Friday, November 11, 2011

Colour mixing experiments

After reading about colour mixing with polymer clay, I decided to make some sample colour wheels. I was particularly interested to see the difference in secondary and tertiary colours produced by using the primary colours of light as well as of paint.

 1                                      2                                      3

1. The left hand colour wheel has been made using the primary colours of light: magenta, yellow and cyan (using Premo polymer clay the colours were Fuschia, Cadmium Yellow and Turquoise). I was amazed that a better 'true' red could be created with the Fuschia and Cadmium Yellow than the Premo reds available in ready mixed packets.

2. The central colour wheel has been made using the primary colours of paint: red, yellow and blue (using Premo polymer clay the colours were Cadmium Red, Cadmium Yellow and Ultramarine Blue). [Note: it would have been better to have used Zinc Yellow but I did not have enough of this at the time].

I definately agree with what I have read, that the primary colours of light rather than of paint give a brighter, better range of colurs with polymer clay. If I decide to buy larger bricks of polymer clay in a limited range of colours, I will definitely go for the primary colours of light.

3. The right hand colour wheel has also been made using the primary colours of paint: red, yellow and blue (using Premo polymer clay the colours were Cadmium Red, Cadmium Yellow and Cobalt Blue). This shows the difference in colours created by, in this case, using a cooler rather than a warmer blue.
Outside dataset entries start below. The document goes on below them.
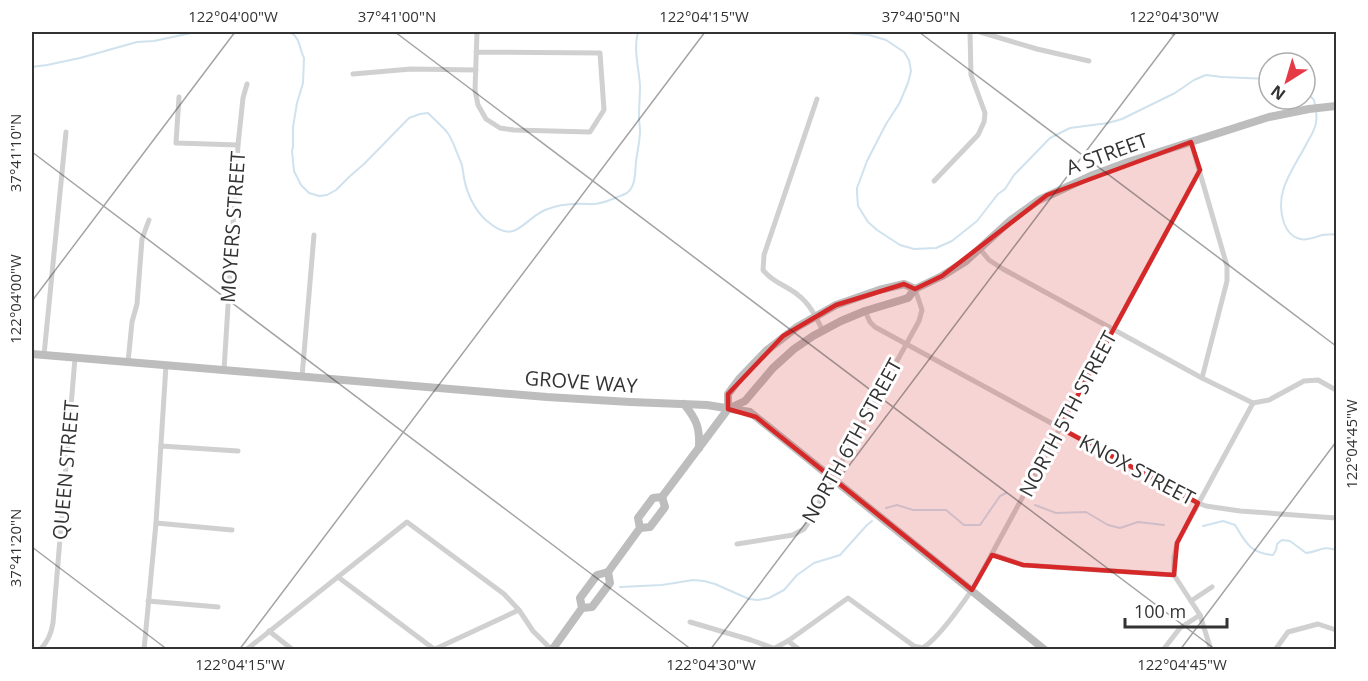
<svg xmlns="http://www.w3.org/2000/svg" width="1368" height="681" viewBox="0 0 1368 681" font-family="'Open Sans',sans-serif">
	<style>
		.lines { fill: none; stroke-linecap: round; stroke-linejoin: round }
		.stream { stroke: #cfe2ee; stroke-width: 2 }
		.minor { stroke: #d0d0d0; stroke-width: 5 }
		.secondary { stroke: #bdbdbd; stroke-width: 8 }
		.marked { fill: #d62828; fill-opacity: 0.2; stroke: #d62828; stroke-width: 4.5; stroke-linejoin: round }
		.ticks { fill: none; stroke: #333; stroke-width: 1.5; stroke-opacity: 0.45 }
		.labels { text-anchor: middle; stroke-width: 6; stroke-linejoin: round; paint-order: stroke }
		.street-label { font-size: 20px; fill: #333; stroke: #fff }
		.neatline { fill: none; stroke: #333; stroke-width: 2 }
		.ticks-label { font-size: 15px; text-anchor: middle; fill: #333 }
	</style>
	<rect width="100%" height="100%" fill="#fff"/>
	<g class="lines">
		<g class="stream">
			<path d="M290 32C301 38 299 49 304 58L303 83 297 103 293 127V147L292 151 294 171 301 185 309 193 319 196 327 195 336 190 349 177 364 164 409 118 420 114 428 113C434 119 441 125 447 132 453 140 456 151 460 160 463 166 463 172 464 178 467 194 475 211 487 221 516 246 521 221 545 210 559 204 575 203 589 204 597 205 608 201 615 198 619 196 625 195 628 192 636 185 635 171 636 162 637 152 640 141 640 131 640 126 639 122 639 117 639 107 640 96 640 86 639 68 633 49 638 32"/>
			<path d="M802 32 809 33 830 32"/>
			<path d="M838 32 869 35 886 40 904 52 909 60 911 71 908 83 899 104 886 124 867 161 857 188V193L858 206 868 222 877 230 900 245 914 249 936 248 952 241 977 221 998 194 1005 189 1014 175 1050 138 1070 128 1108 123 1122 119 1175 93 1194 80 1206 75 1222 77 1269 79"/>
			<path d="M32 67 47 65 80 58 137 42 154 41 196 32"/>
			<path d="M1305 91 1314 100 1315 105"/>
			<path d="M1316 111C1318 123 1314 131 1308 141 1294 169 1273 191 1284 223 1287 231 1291 237 1300 239 1308 241 1315 237 1322 235 1327 234 1332 235 1336 234"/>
			<path d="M1035 505 1056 513 1086 512 1108 525 1120 528 1138 522 1164 525"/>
			<path d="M886 508 897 505 913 510H946L964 525H980L1000 496 1006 493"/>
			<path d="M1203 526 1223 521 1235 525C1246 543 1250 553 1273 555L1276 550 1277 544 1282 540 1290 541 1306 553C1319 552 1322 545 1336 550"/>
			<path d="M620 587 662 585 693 580 704 581 715 584 749 599 758 600 769 598 784 590 797 575 814 563 840 555 867 525 872 521"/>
		</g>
		<g class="minor">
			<path d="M980 32 1037 49 1089 61"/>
			<path d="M1173 33V32"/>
			<path d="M476 52 600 53 604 110 590 132 514 130 500 128 486 119 478 105 475 90 477 32"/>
			<path d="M353 74 411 69 476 70"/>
			<path d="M179 97 176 143 238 145"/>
			<path d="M817 99 764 255 763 270C773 283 786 285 798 295 810 304 816 317 823 331"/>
			<path d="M1191 142 1227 266V281L1202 378"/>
			<path d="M934 181 978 135 984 122 985 113 971 75 970 32"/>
			<path d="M980 249 989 260 1003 269 1202 378 1253 403 1269 400 1304 381 1318 380 1336 390"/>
			<path d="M865 311 870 322 875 327 1198 503 1206 506 1240 511 1336 518"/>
			<path d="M44 355 66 132"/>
			<path d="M128 362 132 322 137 304 142 239 149 220"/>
			<path d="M224 370 238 145 243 98 247 84"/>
			<path d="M302 377 314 235"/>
			<path d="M161 446 238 451"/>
			<path d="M156 523 232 530"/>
			<path d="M737 544 793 535 804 529 808 523 919 321 922 310 915 289"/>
			<path d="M992 554 1023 565 1174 575"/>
			<path d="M338 577 434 649"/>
			<path d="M148 601 218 607"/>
			<path d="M1191 601 1212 587"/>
			<path d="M690 622 751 640 773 648"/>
			<path d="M269 631 293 650"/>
			<path d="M788 641 800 650"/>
			<path d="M40 650C48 641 51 634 53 623L75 358"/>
			<path d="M144 650 156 523 166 365"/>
			<path d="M246 650 407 522 504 594 519 610 533 631 552 650"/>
			<path d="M433 650 519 610"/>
			<path d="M771 650 788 641 848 598 914 646 922 648C937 641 967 598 976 583L1200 170"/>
			<path d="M1163 650 1180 628 1200 615"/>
			<path d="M1211 650 1200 615 1174 575V558L1177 543 1253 403"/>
			<path d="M1275 650 1288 632 1318 624 1336 630"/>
		</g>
		<g class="secondary">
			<path d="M32 354 547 397 630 402 707 405 750 412 1045 650"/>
			<path d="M684 404C697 420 700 428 699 448"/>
			<path d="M728 409V394L740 378 766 351 797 327 836 305 879 290 904 284 915 289"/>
			<path d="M640 528 650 527 665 507 662 497"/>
			<path d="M582 608 592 607 610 583 608 572"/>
			<path d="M552 650 582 608 580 598 597 575 608 572 640 528 638 518 653 498 662 497 728 409 745 401 773 368 794 349 813 336 841 321 865 311 908 298 915 289 942 276 966 261 1011 220 1039 200 1093 175 1128 162 1269 117 1309 109 1336 106"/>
		</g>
	</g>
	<path class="marked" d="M1191 142 1200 170 1060 428 1198 503 1177 543 1174 575 1023 565 992 555 972 590 756 417 728 409V394L783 336 836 305 904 284 915 289 942 276 1047 195Z"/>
	<path class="ticks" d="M395 32 1216 650M919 32 1336 346M32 152 692 650M32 301 235 32M32 547 168 650M239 650 705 32M710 650 1176 32M1180 650 1336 442"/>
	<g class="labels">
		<g class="street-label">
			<text transform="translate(1107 154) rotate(-20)" y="7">A STREET</text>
			<text transform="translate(233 227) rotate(-86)" y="7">MOYERS STREET</text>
			<text transform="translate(581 382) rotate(4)" y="7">GROVE WAY</text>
			<text transform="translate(1068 414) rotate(-62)" y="7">NORTH 5TH STREET</text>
			<text transform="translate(852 441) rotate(-61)" y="7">NORTH 6TH STREET</text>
			<text transform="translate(66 470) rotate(-85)" y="7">QUEEN STREET</text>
			<text transform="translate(1137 470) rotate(28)" y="7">KNOX STREET</text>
		</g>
	</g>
	<rect width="1368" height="681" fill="none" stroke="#ffffff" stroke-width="66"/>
	<g transform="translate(1287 81) rotate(217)"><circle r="28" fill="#ffffff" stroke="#adadad" stroke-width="1.5"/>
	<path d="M0-4.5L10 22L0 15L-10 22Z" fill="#e63946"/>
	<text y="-9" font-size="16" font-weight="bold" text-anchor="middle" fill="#333333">N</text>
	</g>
	<path d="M1125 618v9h102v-9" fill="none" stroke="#333333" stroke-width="3"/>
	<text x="1134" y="618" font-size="18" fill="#333333" stroke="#ffffff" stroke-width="4.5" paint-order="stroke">100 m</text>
	<rect x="33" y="33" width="1302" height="615" class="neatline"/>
	<g class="ticks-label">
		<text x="233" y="22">122°04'00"W</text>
		<text x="397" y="22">37°41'00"N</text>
		<text x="704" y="22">122°04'15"W</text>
		<text x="921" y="22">37°40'50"N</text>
		<text x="1174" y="22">122°04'30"W</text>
		<text transform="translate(16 153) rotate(-90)" y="5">37°41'10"N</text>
		<text transform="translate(16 299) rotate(-90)" y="5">122°04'00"W</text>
		<text transform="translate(1352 444) rotate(-90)" y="5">122°04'45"W</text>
		<text transform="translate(16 548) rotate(-90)" y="5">37°41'20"N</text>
		<text x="240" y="670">122°04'15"W</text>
		<text x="711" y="670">122°04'30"W</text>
		<text x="1182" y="670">122°04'45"W</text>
	</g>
</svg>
My experiments stopped here as I felt I was using up too much of my precious polymer clay. It is obvious that the warmth or coolness of a colour can have an effect on the final colour mix and I have also learnt that some colours are more intensive than others, so it is not necessarily a simple equal quantities of two primary colours = the expected secondary colour. I understand now why the books suggest making colour chips and recording the quantities of the various colours mixed. This could be a very time consuming exercise but one day I would like to create a comprehensive colour chart, showing all the colour combinations.